Almost all institutions are reshaping and resizing their workforce as operating models change. Success will depend on clear thinking about future size and shape, data-driven, underpinned by a clear and compelling employment offer, which addresses the needs and expectations of the future as well as being financially sustainable. Leaders need to plan strategically for new job roles that align with technology advances, evolving student needs and changes in higher education funding and delivery.
In times of difficulty, it’s too easy for leadership to hunker down rather than to focus attention and effort on empowering the next generation of leaders who, in almost all cases, will be those who need to communicate and embed change. Universities need to enhance the capabilities of leadership across the organisation, with resilience and agility and effective succession planning as part of continuous learning.
The future will be increasingly digitally enabled. Universities not only need digital strategies but also a route to implement them through effective engagement.

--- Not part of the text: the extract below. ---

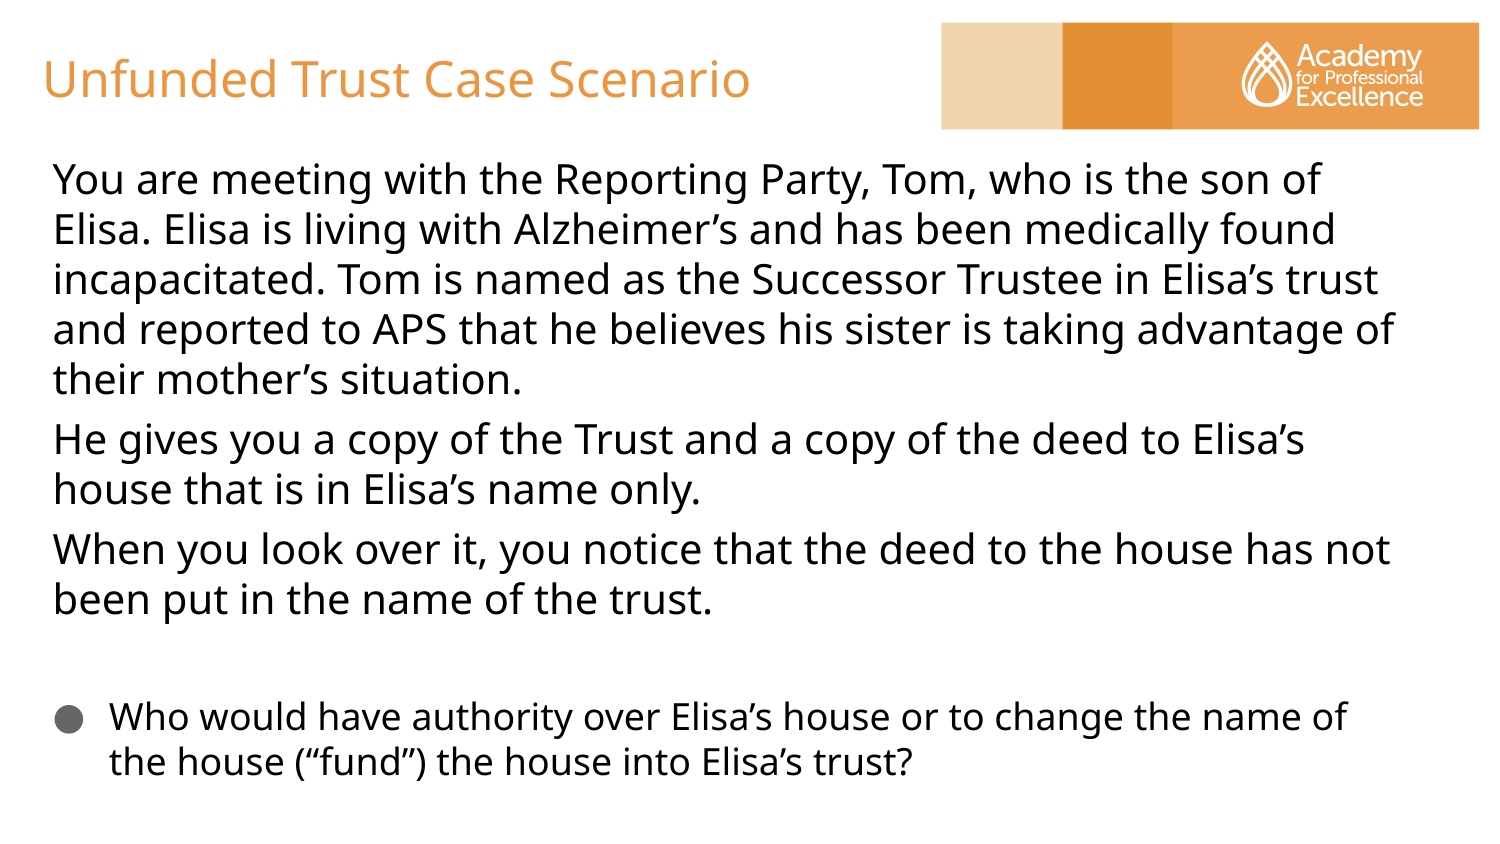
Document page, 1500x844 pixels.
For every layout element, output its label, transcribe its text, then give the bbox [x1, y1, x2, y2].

picture [1378, 39, 1429, 112]
list You are meeting with the Reporting Party, Tom, who is the son of Elisa. Elisa is living with Alzheimer’s and has been medically found incapacitated. Tom is named as the Successor Trustee in Elisa’s trust and reported to APS that he believes his sister is taking advantage of their mother’s situation. He gives you a copy of the Trust and a copy of the deed to Elisa’s house that is in Elisa’s name only. When you look over it, you notice that the deed to the house has not been put in the name of the trust. Who would have authority over Elisa’s house or to change the name of the house (“fund”) the house into Elisa’s trust? [37, 137, 1425, 695]
title Unfunded Trust Case Scenario [27, 6, 1378, 148]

These must consider how to bring academic and professional services staff up to the level of our students’ use of AI tools. The HEPI/Kortext 2025 undergraduate survey demonstrates just how far and how fast undergraduates are racing ahead. It is not enough to depend on relatively few digital ‘champions’: staff must all be supported to become digitally literate and, if possible, digitally fluent. Universities need digital strategies which take an objective view of staff capabilities to identify digital skills, gaps and preferences and prioritise strong executive level leadership.